Getting To Know the DIfferent Types of Horse Jumps

Show jumping courses can have a wide variety of jumps available. Knowing your difficulty level, and which types of jumps are most popular at each level, will help you train for your next show jumping event. Jump obstacles can be elaborately decorated or simple, but most courses are designed to resemble natural elements. Here are some of the different horse jump obstacles you may encounter when you begin to learn this sport.


A vertical jump is one you will probably recognize. It consists of poles placed vertically on top of each other. They look like a simple obstacle, but they can be tricky for any rider to determine how to navigate. Roll top horse jumps use decorative elements near the base and may have wings on each side to help the horse stay centered.


There are two types of water jumps, the liverpool and the open water jump. An open water jump challenges the horse and rider to jump over a wide rectangle pool of water. Instead of jumping for height, the open water jump pushes the horse to jump for width. A liverpool jump also consists of a pool of water, but there will also be a fence involved. The horse will have to clear the water and the rails, which makes this obstacle the one that the horse needs height for.

Triple Bar

Using three jump standards and multiple bar heights, the triple bar, sometimes called the spread jump, is another obstacle that challenges how wide a horse can jump. The first bar is typically the lowest, but one variation, called the hogsback, places the middle bar at the highest height.

Cross Rail

Cross rails are exactly what they sound like, a jump consisting of two poles crossed over each other. This is the first type of jump a rider will learn and is usually seen in training rings and low level horse shows. The lower middle area encourages the horse to jump more readily, which makes it excellent for beginners.
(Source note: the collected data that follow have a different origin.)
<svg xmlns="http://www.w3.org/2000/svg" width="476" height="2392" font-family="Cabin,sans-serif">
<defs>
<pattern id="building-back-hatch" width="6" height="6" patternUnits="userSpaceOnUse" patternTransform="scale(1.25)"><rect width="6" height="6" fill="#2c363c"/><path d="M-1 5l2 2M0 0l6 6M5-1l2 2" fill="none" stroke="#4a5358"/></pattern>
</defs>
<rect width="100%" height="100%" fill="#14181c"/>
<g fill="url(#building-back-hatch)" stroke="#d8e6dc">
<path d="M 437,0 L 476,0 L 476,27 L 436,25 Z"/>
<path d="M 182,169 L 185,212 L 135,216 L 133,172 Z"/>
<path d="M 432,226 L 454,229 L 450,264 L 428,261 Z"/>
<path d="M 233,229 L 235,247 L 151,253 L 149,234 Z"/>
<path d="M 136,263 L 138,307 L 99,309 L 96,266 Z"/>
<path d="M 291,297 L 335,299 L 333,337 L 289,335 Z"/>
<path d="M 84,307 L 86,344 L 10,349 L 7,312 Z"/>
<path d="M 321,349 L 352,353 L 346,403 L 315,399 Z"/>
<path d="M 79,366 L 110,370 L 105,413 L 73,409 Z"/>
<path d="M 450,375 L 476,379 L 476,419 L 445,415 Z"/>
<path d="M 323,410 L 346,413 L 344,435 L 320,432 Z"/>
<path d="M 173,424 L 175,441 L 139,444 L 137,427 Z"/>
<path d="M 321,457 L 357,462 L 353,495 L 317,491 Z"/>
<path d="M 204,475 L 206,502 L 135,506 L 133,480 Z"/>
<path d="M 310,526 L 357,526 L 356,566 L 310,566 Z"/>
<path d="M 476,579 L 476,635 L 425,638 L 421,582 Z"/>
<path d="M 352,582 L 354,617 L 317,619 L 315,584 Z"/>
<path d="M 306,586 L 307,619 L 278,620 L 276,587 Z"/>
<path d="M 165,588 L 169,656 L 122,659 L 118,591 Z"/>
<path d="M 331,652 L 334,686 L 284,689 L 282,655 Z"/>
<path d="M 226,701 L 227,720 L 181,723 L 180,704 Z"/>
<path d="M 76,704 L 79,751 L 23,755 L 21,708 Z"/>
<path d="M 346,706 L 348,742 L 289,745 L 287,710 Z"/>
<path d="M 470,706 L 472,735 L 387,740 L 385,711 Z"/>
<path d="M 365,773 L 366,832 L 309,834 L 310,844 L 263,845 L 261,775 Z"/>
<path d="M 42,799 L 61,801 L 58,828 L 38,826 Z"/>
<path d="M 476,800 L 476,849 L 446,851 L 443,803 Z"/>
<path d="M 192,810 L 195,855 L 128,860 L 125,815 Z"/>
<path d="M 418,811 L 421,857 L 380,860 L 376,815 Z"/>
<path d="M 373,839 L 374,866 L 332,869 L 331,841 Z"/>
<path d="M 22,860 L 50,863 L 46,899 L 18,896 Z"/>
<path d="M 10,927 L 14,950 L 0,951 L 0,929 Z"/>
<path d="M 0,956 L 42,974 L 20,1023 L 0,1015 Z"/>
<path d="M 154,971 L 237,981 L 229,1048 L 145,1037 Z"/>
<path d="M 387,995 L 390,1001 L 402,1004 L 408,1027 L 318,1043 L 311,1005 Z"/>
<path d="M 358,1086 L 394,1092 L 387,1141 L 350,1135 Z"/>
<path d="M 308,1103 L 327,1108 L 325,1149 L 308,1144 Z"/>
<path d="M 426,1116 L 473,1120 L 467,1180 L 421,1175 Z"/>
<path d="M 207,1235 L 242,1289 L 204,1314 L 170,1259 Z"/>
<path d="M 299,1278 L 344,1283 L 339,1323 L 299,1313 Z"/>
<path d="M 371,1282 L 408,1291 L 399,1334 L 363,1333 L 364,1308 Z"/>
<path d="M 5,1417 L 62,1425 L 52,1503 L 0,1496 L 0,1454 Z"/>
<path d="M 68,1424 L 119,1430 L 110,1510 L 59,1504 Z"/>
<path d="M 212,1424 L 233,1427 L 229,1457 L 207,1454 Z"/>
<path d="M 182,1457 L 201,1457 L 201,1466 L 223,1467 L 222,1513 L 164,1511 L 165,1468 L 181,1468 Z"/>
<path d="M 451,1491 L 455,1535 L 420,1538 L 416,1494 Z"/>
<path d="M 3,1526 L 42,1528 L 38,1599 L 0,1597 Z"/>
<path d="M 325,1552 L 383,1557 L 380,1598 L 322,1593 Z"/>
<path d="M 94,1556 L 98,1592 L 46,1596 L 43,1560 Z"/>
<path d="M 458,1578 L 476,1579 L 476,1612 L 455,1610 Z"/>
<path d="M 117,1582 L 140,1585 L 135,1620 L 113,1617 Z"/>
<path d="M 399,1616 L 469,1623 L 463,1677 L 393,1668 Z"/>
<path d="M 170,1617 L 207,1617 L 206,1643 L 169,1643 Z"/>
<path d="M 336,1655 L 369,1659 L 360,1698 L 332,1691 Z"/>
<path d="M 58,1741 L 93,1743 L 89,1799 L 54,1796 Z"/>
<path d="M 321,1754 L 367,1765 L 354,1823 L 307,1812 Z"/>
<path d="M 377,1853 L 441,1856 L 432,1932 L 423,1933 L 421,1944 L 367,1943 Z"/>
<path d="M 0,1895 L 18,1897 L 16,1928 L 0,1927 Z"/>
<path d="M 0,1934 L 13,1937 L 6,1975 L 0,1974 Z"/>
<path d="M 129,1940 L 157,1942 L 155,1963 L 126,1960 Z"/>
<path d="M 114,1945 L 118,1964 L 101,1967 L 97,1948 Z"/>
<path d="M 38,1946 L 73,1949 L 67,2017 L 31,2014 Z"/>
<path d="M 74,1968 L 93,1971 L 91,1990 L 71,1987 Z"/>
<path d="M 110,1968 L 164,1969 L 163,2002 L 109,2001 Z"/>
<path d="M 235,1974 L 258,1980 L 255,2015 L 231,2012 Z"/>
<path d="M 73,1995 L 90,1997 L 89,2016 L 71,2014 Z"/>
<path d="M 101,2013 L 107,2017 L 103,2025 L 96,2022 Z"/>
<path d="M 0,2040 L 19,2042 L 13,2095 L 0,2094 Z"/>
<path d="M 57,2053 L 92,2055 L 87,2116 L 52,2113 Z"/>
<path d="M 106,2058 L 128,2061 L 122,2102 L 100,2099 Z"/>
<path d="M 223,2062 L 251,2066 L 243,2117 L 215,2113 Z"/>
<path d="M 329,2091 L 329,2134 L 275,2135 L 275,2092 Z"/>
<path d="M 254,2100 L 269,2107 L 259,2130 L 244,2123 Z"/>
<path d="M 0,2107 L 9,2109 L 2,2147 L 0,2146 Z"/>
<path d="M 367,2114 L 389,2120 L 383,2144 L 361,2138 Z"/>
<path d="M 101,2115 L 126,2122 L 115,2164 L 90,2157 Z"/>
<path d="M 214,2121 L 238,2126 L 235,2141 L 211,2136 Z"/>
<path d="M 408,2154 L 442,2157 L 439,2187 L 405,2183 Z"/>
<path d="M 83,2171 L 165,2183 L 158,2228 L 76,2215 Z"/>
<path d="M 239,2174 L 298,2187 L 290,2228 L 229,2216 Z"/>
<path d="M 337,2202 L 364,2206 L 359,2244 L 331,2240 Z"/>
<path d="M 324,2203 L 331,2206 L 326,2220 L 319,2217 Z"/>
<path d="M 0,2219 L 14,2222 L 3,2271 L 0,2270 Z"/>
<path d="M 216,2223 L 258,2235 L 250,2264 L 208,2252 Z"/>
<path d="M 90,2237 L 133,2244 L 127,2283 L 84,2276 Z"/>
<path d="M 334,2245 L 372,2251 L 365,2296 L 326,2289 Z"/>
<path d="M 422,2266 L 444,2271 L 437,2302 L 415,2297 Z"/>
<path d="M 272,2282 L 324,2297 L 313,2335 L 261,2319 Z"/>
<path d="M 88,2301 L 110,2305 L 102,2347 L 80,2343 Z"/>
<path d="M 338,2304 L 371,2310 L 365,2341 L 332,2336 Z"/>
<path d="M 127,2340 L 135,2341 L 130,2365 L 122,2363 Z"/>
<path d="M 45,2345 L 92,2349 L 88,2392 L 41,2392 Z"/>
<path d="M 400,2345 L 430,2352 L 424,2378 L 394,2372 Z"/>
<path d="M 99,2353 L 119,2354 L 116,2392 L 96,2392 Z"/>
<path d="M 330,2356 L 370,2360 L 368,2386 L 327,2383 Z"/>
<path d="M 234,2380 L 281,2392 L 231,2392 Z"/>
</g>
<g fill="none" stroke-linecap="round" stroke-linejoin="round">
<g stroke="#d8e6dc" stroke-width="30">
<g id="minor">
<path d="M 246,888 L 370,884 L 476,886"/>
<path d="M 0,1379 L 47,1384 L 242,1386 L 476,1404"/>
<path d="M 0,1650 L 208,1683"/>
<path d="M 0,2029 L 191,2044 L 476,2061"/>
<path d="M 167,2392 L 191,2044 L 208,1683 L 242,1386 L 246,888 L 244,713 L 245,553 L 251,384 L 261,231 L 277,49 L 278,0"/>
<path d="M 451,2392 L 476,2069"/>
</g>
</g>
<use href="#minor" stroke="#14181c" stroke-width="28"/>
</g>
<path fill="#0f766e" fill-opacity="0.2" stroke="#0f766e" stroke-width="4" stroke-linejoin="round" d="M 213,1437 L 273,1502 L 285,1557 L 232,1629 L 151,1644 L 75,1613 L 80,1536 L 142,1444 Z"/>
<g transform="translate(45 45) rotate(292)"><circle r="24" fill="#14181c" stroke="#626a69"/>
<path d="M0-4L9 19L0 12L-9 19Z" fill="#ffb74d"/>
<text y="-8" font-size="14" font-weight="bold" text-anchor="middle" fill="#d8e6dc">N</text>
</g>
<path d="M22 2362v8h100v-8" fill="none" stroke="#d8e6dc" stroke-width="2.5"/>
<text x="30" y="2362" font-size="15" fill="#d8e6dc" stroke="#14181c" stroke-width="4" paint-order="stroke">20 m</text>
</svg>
Walls look solid and present a mental challenge more than a physical challenge. Although the actual makeup is lightweight and will fall over easily if touched, it looks like brick or stone, which can be intimidating to some horses.

With so many jumps to practice, you may be excited to head out to the ring. Make sure you know your skill level and confidence with each type of obstacle and have a trainer who will encourage you while pushing you to succeed.